Workers at Vice Canada are joining the ranks of U.S.-based media outlets in an effort to start a union.
Staffers with the news organization declared their intention to start one in a press release posted to the website of the Canadian Media Guild on Tuesday.
But Vice Canada employees aren't just looking out for themselves — they also want to help contractors access benefits and other protections.
"We all enjoy working for a place that allows us incredible flexibility, in terms of both what we do and how we do it, and we want a collective agreement that will reflect and keep that freedom."
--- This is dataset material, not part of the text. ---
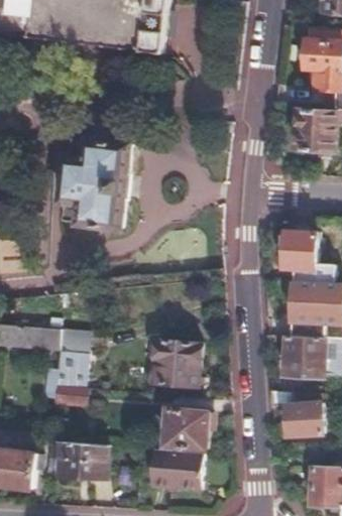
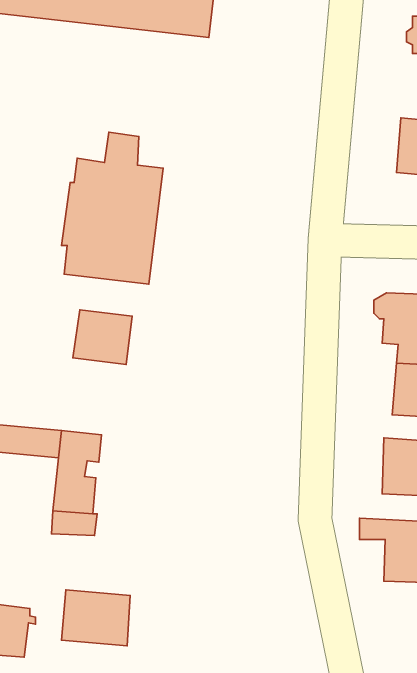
building: none -> [73,310,132,365]
building: [149,343,201,386] -> none
building: [161,407,208,447] -> none
building: [148,449,204,490] -> none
"We believe that, given the opportunity to negotiate a new contract together (which is what unionizing really entails), we can come up with an agreement that is beneficial to us as employees of Vice, and to Vice management as well," the release said.
Vice Canada's union effort arises out of concerns about a series of issues.
They want "better salaries" (they say that entry-level staffers at other outlets are making around $60,000 in Canada); "better benefits" (they claim that other media outlets offer "more comprehensive" health coverage, vacation time and parental leave); and "protection from being fired without reason for all employees."
The staffers are also looking for better communication and transparency from managers, and "clear journalistic standards."
Vice Canada's homepage on Dec. 15, 2015. (Photo: Vice Canada)
"We all enjoy working for a place that allows us incredible flexibility, in terms of both what we do and how we do it, and we want a collective agreement that will reflect and keep that freedom," they say.
The organizing effort comes after employees voted to unionize at outlets including Vice in the U.S., Gawker Media, Salon, Al Jazeera English and The Huffington Post.
Vice Canada staffers are being encouraged to sign union cards, and to come to a meeting in Toronto on Wednesday night where they'll discuss what it means to unionize in more detail.
The union will only become official after organizers make a formal application to a labour board. And that will only happen if a majority of Vice Canada staff votes in favour of establishing one.
Vice founder and CEO Shane Smith, far right, speaks at the Google presents YouTube Brandcast event at The Theater at Madison Square Garden on April 30, 2014 in New York City. (Photo: Taylor Hill/Film Magic via Getty Images)
While Vice employees are currently examining the benefits of joining a union, elsewhere some media are trying to cut ties with organized labour.
Last week, Hamilton TV station CHCH announced it would cut local news programming as the company that ran that sector of its business filed for bankruptcy.
CHCH's parent company Channel Zero also announced it would eliminate 150 jobs, although 81 of those people would be offered employment with a new entity, CBC News reported.
Jobs were cut so that the new company would be "free of old Union employees and their demands," said an email from CHCH account manager Kathleen Marks that was leaked to media.
CHCH spokeswoman Sarah Louise Gardiner, however, told CBC News that Marks' email reflected only "one person's opinion," and not that of station leadership.